UK unions condemn Israel’s “terrorist” label to Palestinian human rights groups

The unions urged the UK government and the international community to pressure Israel to reverse the decision and uphold Palestinian rights in accordance with international law

October 29, 2021 by Peoples Dispatch
UK unions condemn Israel

On Thursday, October 28, several prominent trade unions in the United Kingdom issued a joint statement condemning the recent decision of the Israeli government to designate six Palestinian human rights organizations as ‘terrorist groups’. The unions called upon the UK government to “publicly oppose this draconian measure” and demand that Israel reverse its decision in accordance with international law. The unions which signed onto the statement include TUC, ASLEF, BFAWU, NEU, PCS, RMT, TSSA, UCU, UNISON and Unite the Union. They also urged the broader international community to “challenge this repressive move”.

As per the unions’ statement, “this attack is a brazen attempt to further restrict Palestinian rights and to silence and punish Palestinian human rights defenders already working against incredible odds. We note that the six organizations targeted are amongst those most effectively documenting Israel’s systematic violations of Palestinian rights, including the building of illegal settlements on stolen Palestinian land, attacks on Palestinians’ right to food sovereignty, and the illegal arrest and detention of Palestinians, including children. These organizations have made their voices heard internationally, including in the International Criminal Court and in UN forums, and they are undoubtedly targeted for that reason. Smearing, attacking, and banning the most vocal proponents for accountability and justice is a classic move for repressive regimes. It is a threat to the Palestinian people and to human rights defenders everywhere.”

The statement reiterated that international and Israeli human rights groups have recently equated aspects of the Israeli occupation of Palestinian territories with crimes of apartheid, referring to the apartheid regime in South Africa built upon segregation and discrimination based on racial and ethnic lines. The unions added that “the international legal definition of apartheid specifies that it includes the ‘persecution of organizations and persons, by depriving them of fundamental rights and freedoms, because they oppose apartheid.’ This blanket designation and banning of some of Palestine’s most vocal human rights and civil society organizations should be seen in this context.” 

Additionally, the unions stress that “this move is an attempt to cut off international solidarity by isolating Palestinians and delegitimizing their crucial work.

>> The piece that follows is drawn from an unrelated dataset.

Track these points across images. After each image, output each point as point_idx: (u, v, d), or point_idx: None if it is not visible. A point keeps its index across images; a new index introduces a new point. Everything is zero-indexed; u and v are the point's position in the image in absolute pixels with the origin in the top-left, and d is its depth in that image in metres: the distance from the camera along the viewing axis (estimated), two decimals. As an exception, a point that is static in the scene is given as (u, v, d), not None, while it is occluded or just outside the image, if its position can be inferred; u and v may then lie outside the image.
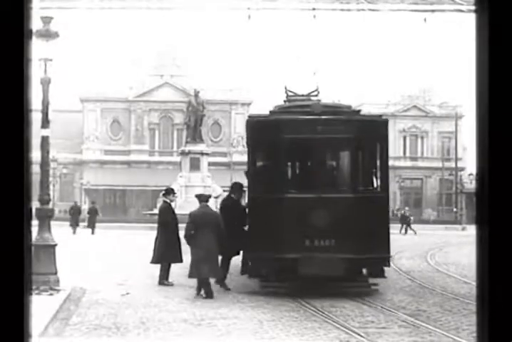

As trade unionists and campaigners for justice, we know all too well how repression and silencing works, and we also know how to stand up against it: by redoubling our commitment to stand with the Palestinian people, and in particular, the courageous human rights defenders criminalized for calling for freedom, justice, and equality.” 

Israel had last week announced the decision to label six Palestinian human rights groups as “terrorist organizations” alleging that they had links with the banned leftist Popular Front for the Liberation of Palestine (PFLP). The PFLP is labeled as a “terrorist group” and banned by Israel, as well as by some western countries. The controversial Israeli decision led to global outrage and alarm, with human rights groups such as Amnesty International, Human Rights Watch and B’Tselem and the United Nations Human Rights Office condemning the decision and expressing concern that it will adversely affect legitimate human rights and humanitarian work. 

This week, the United Nations High Commissioner for Human Rights, Michelle Bachelet, also issued a strongly worded statement saying that “claiming rights before a UN or other international body is not an act of terrorism, advocating for the rights of women in the occupied Palestinian territory is not terrorism, and providing legal aid to detained Palestinians is not terrorism.” She added that “the organizations… face far-reaching consequences as a result of this arbitrary decision, as do the people who fund them and work with them. The crucial work they perform for thousands of Palestinians risks being halted or severely restricted.” Importantly, she also remarked that no evidence has been presented to support the allegations against the six groups, nor have those allegations been established by proper legal procedures.